Complex Parkour for Bots in Minecraft

A few years ago I created SwarmBot, an autonomous bot launcher for Minecraft in Rust. I called it Swarmbot because it is capable of launching hundreds of bots, each one on a separate SOCKS5 Socket, which is nice for servers like 2b2t, where I launched about 200 of them at once (this is ethical and within the server rules).

One of the main components of SwarmBot is its ability to parkour as seen in this video

It might seem like the bot posseses a superpower being able to do relatively complex jumps with ease, but it is really just a block-level A* and then a really well find-tuned algorithm that takes a list of blocks and figures out which actions (run, look, jump, etc) it should perform based on the direction and distance of the next block the bot needs to reach.

This works well 99% of the time, but it isn’t a guarentee the bot will work, and there are some cases the bot will not really be able to succeed without A LOT of spaghetti code—say for complex jumps like neos.

neo jump

Neo jumps are especially complex because it doesn’t involve looking towards the next block in the sequence of blocks that need to be jumped to. Instead, it involves jumping around a block (facing away from the block to be jumped to) before finally looking at the block.

I had to implement physics on the client side to get the bot to behave like a normal player and to be able to be used on servers with NoCheatPlus. Therefore, I figured why not use physics to instead of discretize based on block to instead of discretize based on gametick and have children nodes be based on keys the player could press.

Below is the same parkour course as in the video above. Each green circle is a block and each node explored is black. No heuristic is used (unlike in the video) and the following options are

a-star

As you can see there is a big issue. When the bot looks at possible turns, lower g-scores are taken into account first when really the ones that need to be tried are those furthest along (highest g-scores). My guess it would take until the end of the universe for this problem to finish. Potentially there is some great heuristic I can use, but I can’t think of one.

RTT #

Trying the same thing with RTT I get what is seen below. This is also not sufficient. RTT has several issues. It is useful for non-holonomic systems, say cars or—in this case—where the next neighbor states are not only locality based but also involve velocity, so a positional grid cannot be expanded in the same way positional A* will work. Non-holonomic systems struggle with A* because even if we consider a state $(x,y, \delta x, \delta y)$, where $(\delta x, \delta y)$ is the change in $x$ and $y$ over the last time step, the probability that nodes will ever overlap and paths will be merged is increadibly small.

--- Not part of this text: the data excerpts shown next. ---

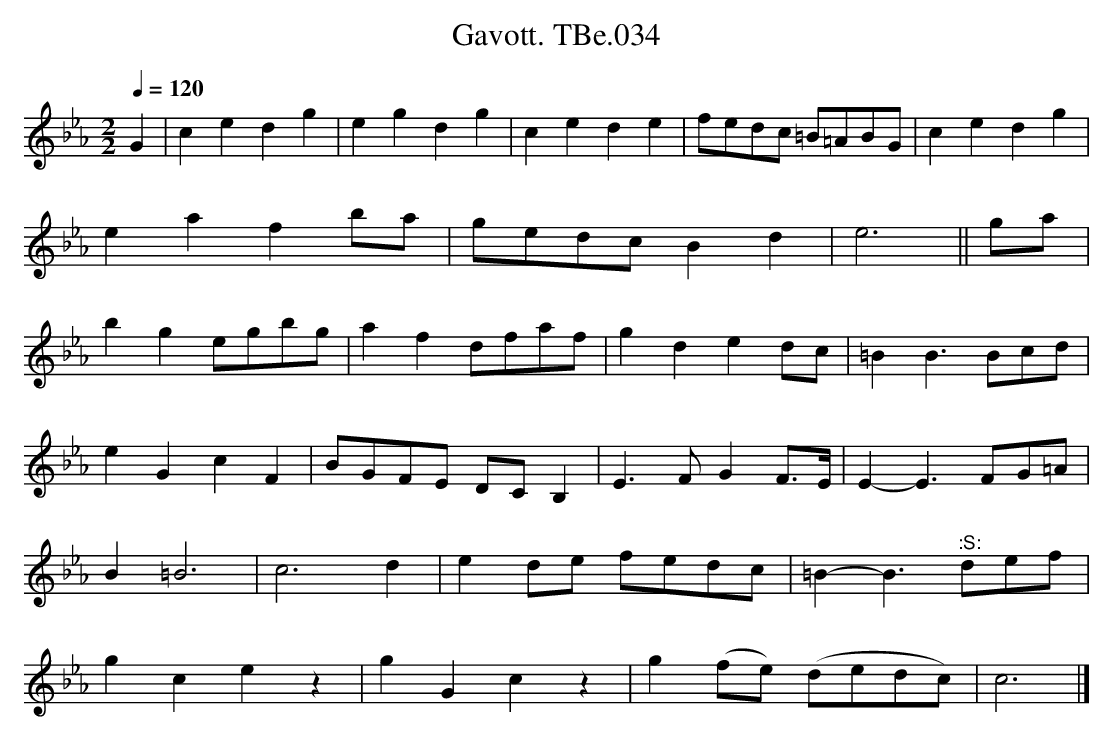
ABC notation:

X:1
T:Gavott. TBe.034
M:2/2
L:1/8
Q:1/4=120
K:C minor
G2 | c2e2d2g2 | e2g2d2g2 | c2e2d2e2 |\
fedc =B=ABG | c2e2d2g2 |e2a2f2ba |
gedc B2d2 | e6 || ga | b2g2 egbg | \
a2f2 dfaf | g2d2e2 dc | =B2B3 Bcd |!
e2G2c2F2 | BGFE DC B,2  | E3FG2F>E |\
E2-E3 FG=A | B2 =B6 | c6 d2 |
e2 de fedc | =B2-B3 "^:S:" def |\
g2c2e2z2 | g2G2c2z2 |g2 (fe) (dedc) | c6 |]
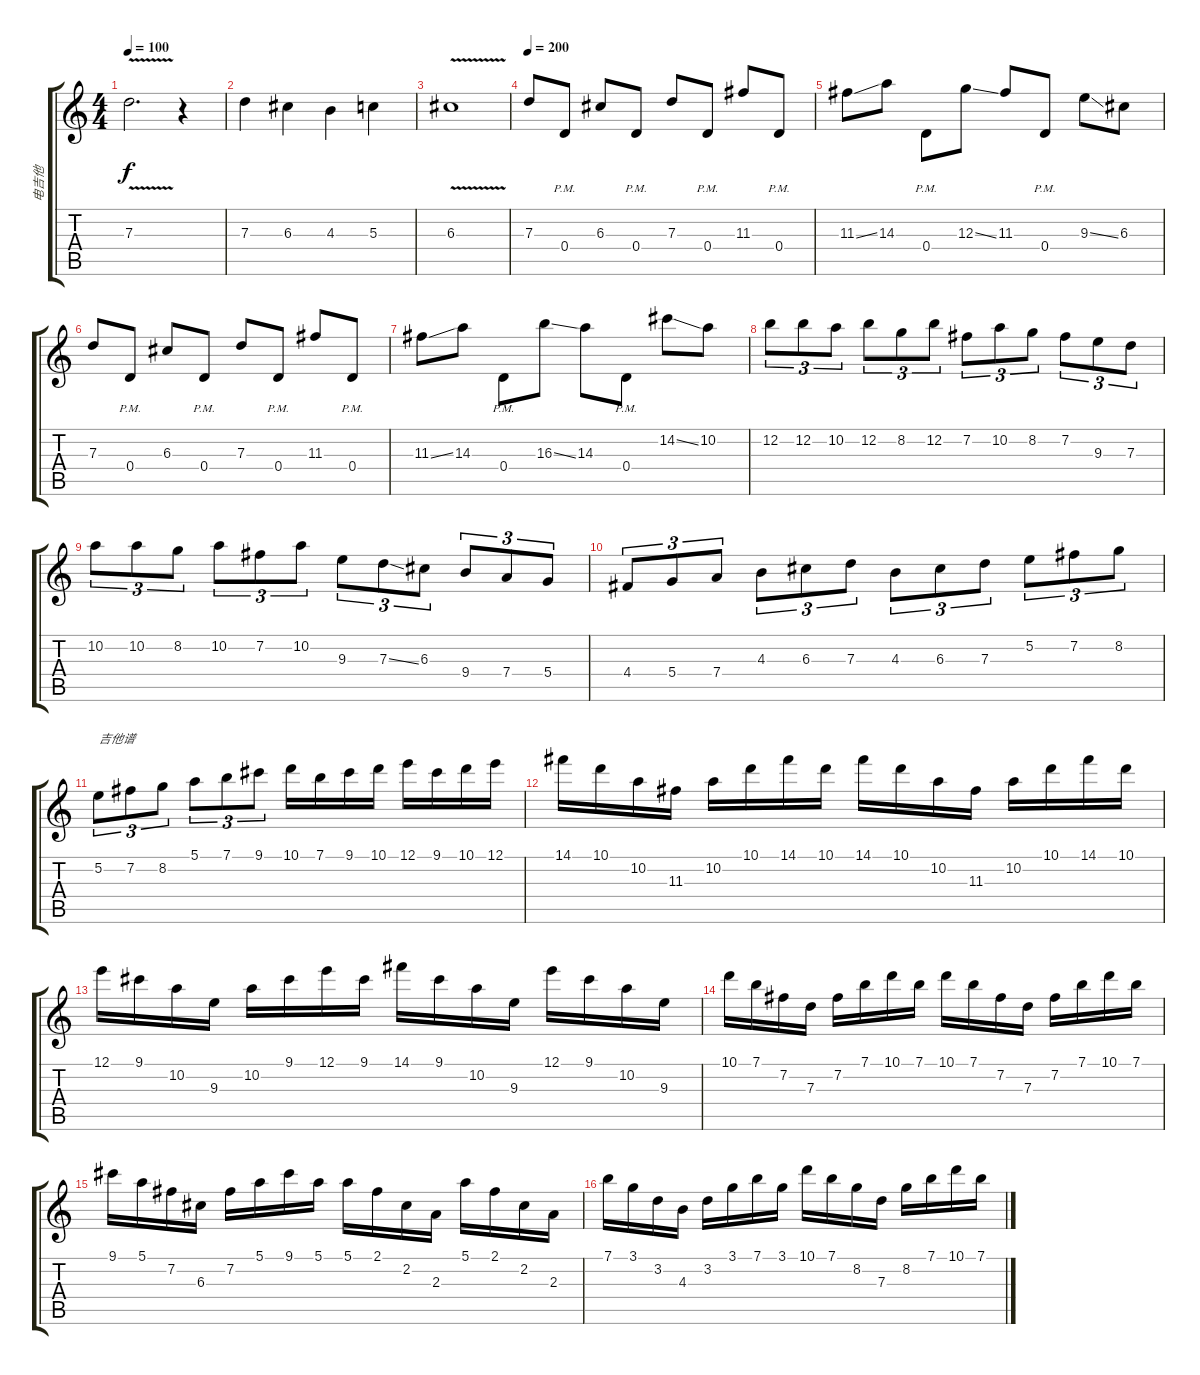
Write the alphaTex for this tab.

\track ("电吉他" "电吉他") {instrument distortionguitar}
\staff {score tabs}
\tuning (E4 B3 G3 D3 A2 E2) {hide}
\ts (4 4)
\tempo 100
\clef g2
\ks c
7.3{v}.2{d dy f} r.4 |
7.3.4 6.3.4 4.3.4 5.3.4 |
6.3{v}.1 |
\tempo 200
7.3.8 0.4{pm}.8 6.3.8 0.4{pm}.8 7.3.8 0.4{pm}.8 11.3.8 0.4{pm}.8 |
11.3{ss}.8 14.3.8 0.4{pm}.8 12.3{ss}.8 11.3.8 0.4{pm}.8 9.3{ss}.8 6.3.8 |
7.3.8 0.4{pm}.8 6.3.8 0.4{pm}.8 7.3.8 0.4{pm}.8 11.3.8 0.4{pm}.8 |
11.3{ss}.8 14.3.8 0.4{pm}.8 16.3{ss}.8 14.3.8 0.4{pm}.8 14.2{ss}.8 10.2.8 |
12.2.8{tu (3 2)} 12.2.8{tu (3 2)} 10.2.8{tu (3 2)} 12.2.8{tu (3 2)} 8.2.8{tu (3 2)} 12.2.8{tu (3 2)} 7.2.8{tu (3 2)} 10.2.8{tu (3 2)} 8.2.8{tu (3 2)} 7.2.8{tu (3 2)} 9.3.8{tu (3 2)} 7.3.8{tu (3 2)} |
10.2.8{tu (3 2)} 10.2.8{tu (3 2)} 8.2.8{tu (3 2)} 10.2.8{tu (3 2)} 7.2.8{tu (3 2)} 10.2.8{tu (3 2)} 9.3.8{tu (3 2)} 7.3{ss}.8{tu (3 2)} 6.3.8{tu (3 2)} 9.4.8{tu (3 2)} 7.4.8{tu (3 2)} 5.4.8{tu (3 2)} |
4.4.8{tu (3 2)} 5.4.8{tu (3 2)} 7.4.8{tu (3 2)} 4.3.8{tu (3 2)} 6.3.8{tu (3 2)} 7.3.8{tu (3 2)} 4.3.8{tu (3 2)} 6.3.8{tu (3 2)} 7.3.8{tu (3 2)} 5.2.8{tu (3 2)} 7.2.8{tu (3 2)} 8.2.8{tu (3 2)} |
5.2.8{tu (3 2) txt "吉他谱"} 7.2.8{tu (3 2)} 8.2.8{tu (3 2)} 5.1.8{tu (3 2)} 7.1.8{tu (3 2)} 9.1.8{tu (3 2)} 10.1.16 7.1.16 9.1.16 10.1.16 12.1.16 9.1.16 10.1.16 12.1.16 |
14.1.16 10.1.16 10.2.16 11.3.16 10.2.16 10.1.16 14.1.16 10.1.16 14.1.16 10.1.16 10.2.16 11.3.16 10.2.16 10.1.16 14.1.16 10.1.16 |
12.1.16 9.1.16 10.2.16 9.3.16 10.2.16 9.1.16 12.1.16 9.1.16 14.1.16 9.1.16 10.2.16 9.3.16 12.1.16 9.1.16 10.2.16 9.3.16 |
10.1.16 7.1.16 7.2.16 7.3.16 7.2.16 7.1.16 10.1.16 7.1.16 10.1.16 7.1.16 7.2.16 7.3.16 7.2.16 7.1.16 10.1.16 7.1.16 |
9.1.16 5.1.16 7.2.16 6.3.16 7.2.16 5.1.16 9.1.16 5.1.16 5.1.16 2.1.16 2.2.16 2.3.16 5.1.16 2.1.16 2.2.16 2.3.16 |
7.1.16 3.1.16 3.2.16 4.3.16 3.2.16 3.1.16 7.1.16 3.1.16 10.1.16 7.1.16 8.2.16 7.3.16 8.2.16 7.1.16 10.1.16 7.1.16
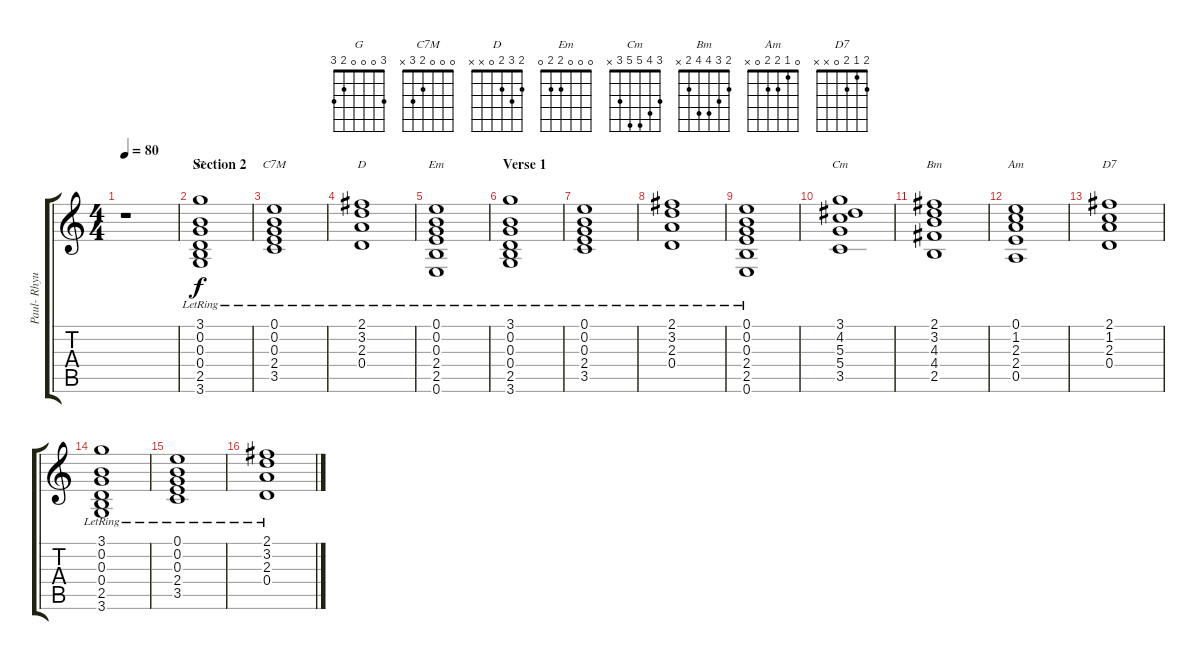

Futhermore, RTT performs badly in this case as trajectories are not straight and far from optimal. I could see it working a lot better where inputs have a similar effect regardless of the location, but this is not the case—jumping does nothing when already in the air, but it does something when the player is on the ground. Since RTT works by taking a random point and expanding the closest node with the action that minimizes distance, it will often having issues expanding the correct node to jump from as often the closest node to a random point will be a player who has jumped too early to reach a block instead of a player who is still on the ground but will jump soon.

rtt

Hybrid A* with Dijkstra’s as Heuristic #

I then thought what if we could use block-wise Dijkstra’s to find the minimum distance based to the goal from any point. The following illustration shows a visualization of the heuristic distance to the goal where black is close to the goal (the blue dot) and pure red is very far.

I also used Dolgov, Dmitri, et al. “Path planning for autonomous vehicles in unknown semi-structured environments.” which mentions a Hybrid A* method for holonomic systems that discretizes based on a defined grid-size and then takes the most promising node state at any $(x_i,y_j)$, where $i, j \in \mathbb{Z}$ and there is some constant $c$ such that $c(x_i, y_j) = (x,y)$. Both of these combined allows both promising nodes to be expanded (with the much better heuristic) and for the number of nodes to select from to be much smaller. Although reducing the number of nodes makes the problem solveable, it is no longer going to be optimal as we are reducing the search space.